(Saved data entries)

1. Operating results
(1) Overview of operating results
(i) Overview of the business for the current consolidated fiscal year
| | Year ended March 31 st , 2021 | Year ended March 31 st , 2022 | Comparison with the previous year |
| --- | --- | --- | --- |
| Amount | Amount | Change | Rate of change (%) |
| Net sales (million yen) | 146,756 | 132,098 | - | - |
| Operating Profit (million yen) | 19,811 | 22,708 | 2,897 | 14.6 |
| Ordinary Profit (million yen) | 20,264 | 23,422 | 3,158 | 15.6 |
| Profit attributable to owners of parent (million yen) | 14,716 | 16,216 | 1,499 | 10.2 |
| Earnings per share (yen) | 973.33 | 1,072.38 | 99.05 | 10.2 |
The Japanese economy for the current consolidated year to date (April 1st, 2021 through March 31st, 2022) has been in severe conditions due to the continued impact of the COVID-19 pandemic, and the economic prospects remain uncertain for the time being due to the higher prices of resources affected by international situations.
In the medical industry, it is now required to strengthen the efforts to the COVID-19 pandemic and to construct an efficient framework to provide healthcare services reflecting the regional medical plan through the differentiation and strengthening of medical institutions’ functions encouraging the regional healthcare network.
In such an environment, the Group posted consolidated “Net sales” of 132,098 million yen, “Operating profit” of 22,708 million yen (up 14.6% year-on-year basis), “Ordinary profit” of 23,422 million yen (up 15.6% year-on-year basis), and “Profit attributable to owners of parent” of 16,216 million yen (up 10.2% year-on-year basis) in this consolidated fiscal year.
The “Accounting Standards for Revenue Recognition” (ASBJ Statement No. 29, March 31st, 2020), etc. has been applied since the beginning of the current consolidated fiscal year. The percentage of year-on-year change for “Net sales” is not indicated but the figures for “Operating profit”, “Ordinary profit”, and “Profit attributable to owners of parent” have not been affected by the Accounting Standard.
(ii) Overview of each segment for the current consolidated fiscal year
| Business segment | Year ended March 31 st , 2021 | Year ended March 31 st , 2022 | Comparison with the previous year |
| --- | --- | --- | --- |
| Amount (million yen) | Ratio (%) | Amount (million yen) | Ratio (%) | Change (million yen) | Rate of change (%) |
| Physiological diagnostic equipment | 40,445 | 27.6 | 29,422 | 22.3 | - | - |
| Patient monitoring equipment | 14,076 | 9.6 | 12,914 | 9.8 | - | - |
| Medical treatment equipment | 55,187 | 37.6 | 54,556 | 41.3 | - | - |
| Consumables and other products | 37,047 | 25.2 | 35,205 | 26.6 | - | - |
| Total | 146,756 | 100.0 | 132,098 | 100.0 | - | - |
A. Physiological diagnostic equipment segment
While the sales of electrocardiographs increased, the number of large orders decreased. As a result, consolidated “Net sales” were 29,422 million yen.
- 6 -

REQUIRED WORK = For this exercise, copy every line of the data that holds "Physiological".

SOLUTION FOR THIS PROBLEM =
| Physiological diagnostic equipment | 40,445 | 27.6 | 29,422 | 22.3 | - | - |
A. Physiological diagnostic equipment segment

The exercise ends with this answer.